XSA Proposal - XML Software Autoupdate
From owner-xml-dev@ic.ac.uk Wed Aug 5 11:48:25 1998
Date: Wed, 05 Aug 1998 18:33:07 +0200
From: Lars Marius Garshol <larsga@ifi.uio.no>
Subject: XSA proposal
Below is attached a proposal for a specification for a system I'm
putting together and will use to keep my XML tools list up to date.
The system is currently using a restricted version of it and so far
it has worked well, apart from the fact that rather few developers
use it.
Making it a more "official" specification and enabling others to
use it as well will hopefully change this.
====== Start of proposal:
This is a proposal for XML Software Autoupdate, a system for
automatically keeping track of new releases of software products. It
is mainly intended for use by maintainers of software indices. The
default acronym for XML Software Autoupdate is XSA.
1. Introduction
1.1 Motivation and purpose
An XSA document is an XML document that describes the current status
of a software product marked up with the XSA DTD. It is intended that
software vendors and authors will maintain a single XSA document for
all their software, updating it every time a new version of a product
is released or some other information related to the product or the
vendor changes. This will allow all interested parties to poll the XSA
document and discover new releases and address changes automatically.
The polling model has been used since it requires less resources to
set up both for software vendors and XSA clients, and since is
expected that the number of interested parties for each software
product will be low. Should this turn out to not be the case the XSA
DTD could be used with only a minor modification in a notification
model.
2. Examples
2.1 Example document
Here is a sample XSA document:
<?xml version="1.0" standalone="yes"?>
<!DOCTYPE software PUBLIC "-//LMG//DTD XSA 1.0//EN" "software.dtd">
<software>
<vendor>
<name>Lars Marius Garshol</name>
<email>larsga@ifi.uio.no</email>
<url>http://www.stud.ifi.uio.no/~larsga/</url>
</vendor>
<product id="xmlproc">
<name>xmlproc</name>
<version>0.50</version>
<last-release>19980718</last-release>
<info-url>http://www.stud.ifi.uio.no/~larsga/download/python/xml/xmlproc.htm
l</info-url>
<changes>
Version 0.50 conforms even more closely to the spec, some bugs
have been removed and there are now several ways to access DTD
information. Notation attributes are still not implemented.
</changes>
</product>
</software>
2.2 Example use
A maintainer of a software index might have as part of the entry for
the xmlproc parser the following information:
- the URL of the XSA document for this parser
- the ID of the parsers product element in that document
This could then be used by software to compare the information in the
XSA document with the information in the software index. If the
version numbers do not match the software can notify the maintainer,
allowing him or her to update the index.
3. The XSA DTD
3.1 The DTD itself
<!ELEMENT software (vendor, product+)>
This is the root element of the XSA document, and contains an element
with vendor information followed by elements describing that vendors
software products.
<!ELEMENT vendor (name,email,url?)>
The vendor element contains information about the vendor, in order
that the XSA software might keep track of changes in vendor names,
contact addresses and home page URLs.
<!ELEMENT name (#PCDATA)>
This element must contain the name of the software vendor or
author. WS treatment: normalize. (See section 3.2 for an explanation.)

*****

▶ Tasks to carry out:
1/ List every numbered section heading in the XSA proposal, including each heading's number.
2/ Set down the passage of the XSA proposal starting at "XSA Proposal - XML" and ending at "up to date.", copied word for word.

*****

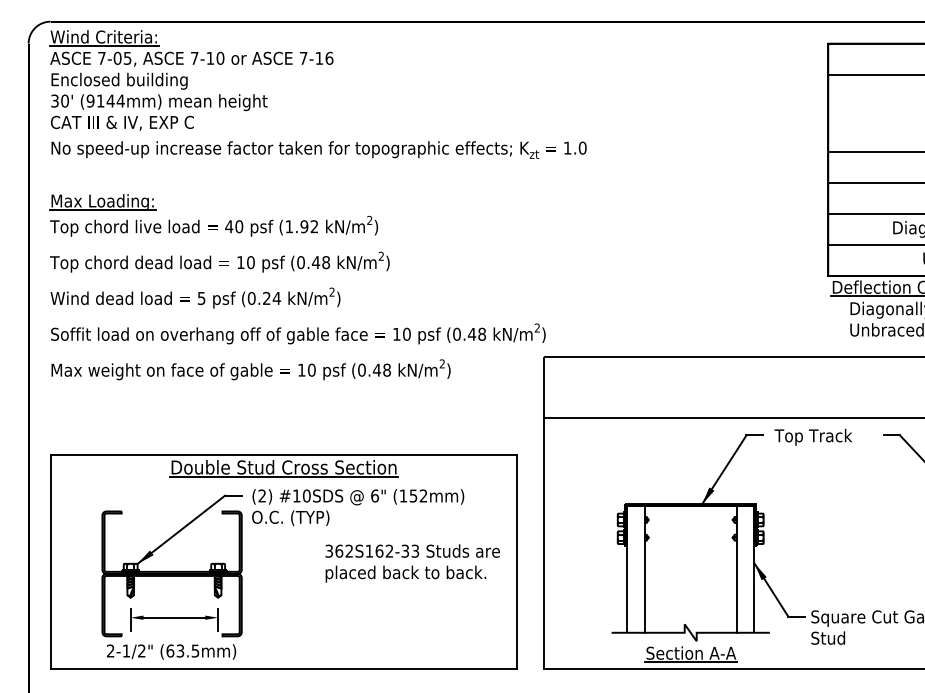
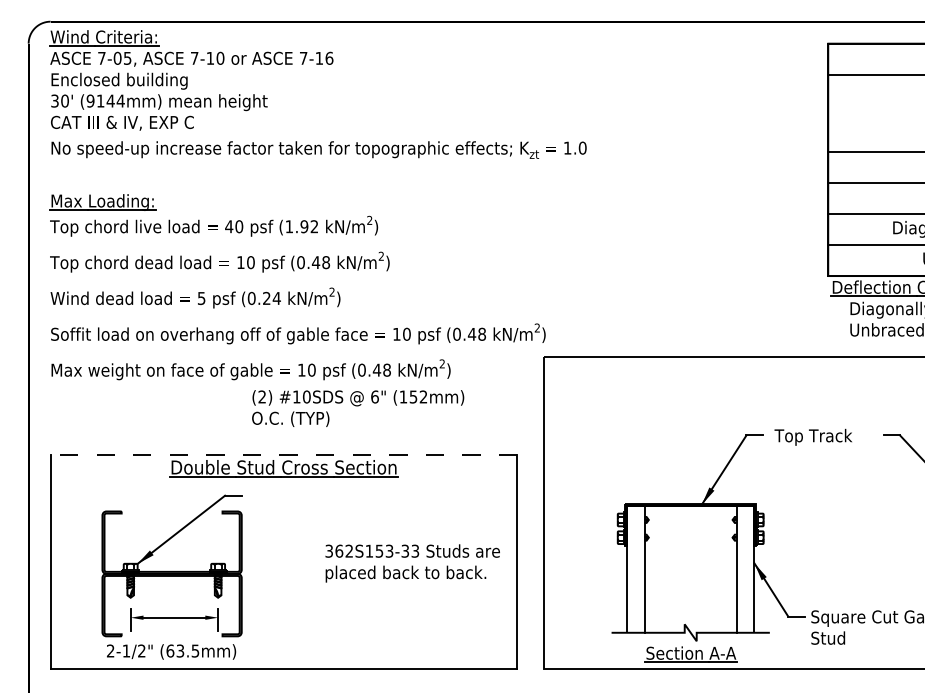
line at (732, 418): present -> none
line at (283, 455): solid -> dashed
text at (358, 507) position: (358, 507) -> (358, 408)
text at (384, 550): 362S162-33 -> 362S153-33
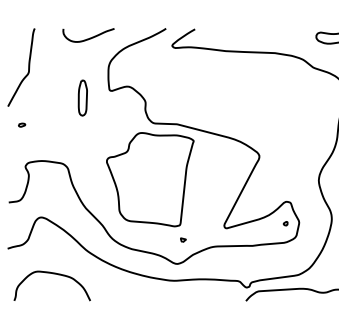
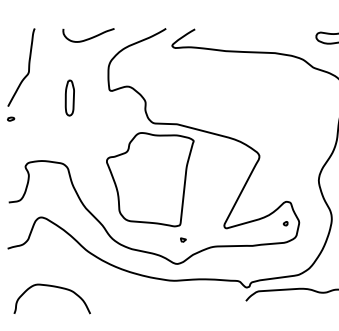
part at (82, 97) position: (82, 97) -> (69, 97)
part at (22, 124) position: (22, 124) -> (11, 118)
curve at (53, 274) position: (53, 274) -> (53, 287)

*****

▶ Outputs by task:
1/
1. Introduction
1.1 Motivation and purpose
2. Examples
2.1 Example document
2.2 Example use
3. The XSA DTD
3.1 The DTD itself

2/
XSA Proposal - XML Software Autoupdate
From owner-xml-dev@ic.ac.uk Wed Aug 5 11:48:25 1998
Date: Wed, 05 Aug 1998 18:33:07 +0200
From: Lars Marius Garshol <larsga@ifi.uio.no>
Subject: XSA proposal
Below is attached a proposal for a specification for a system I'm
putting together and will use to keep my XML tools list up to date.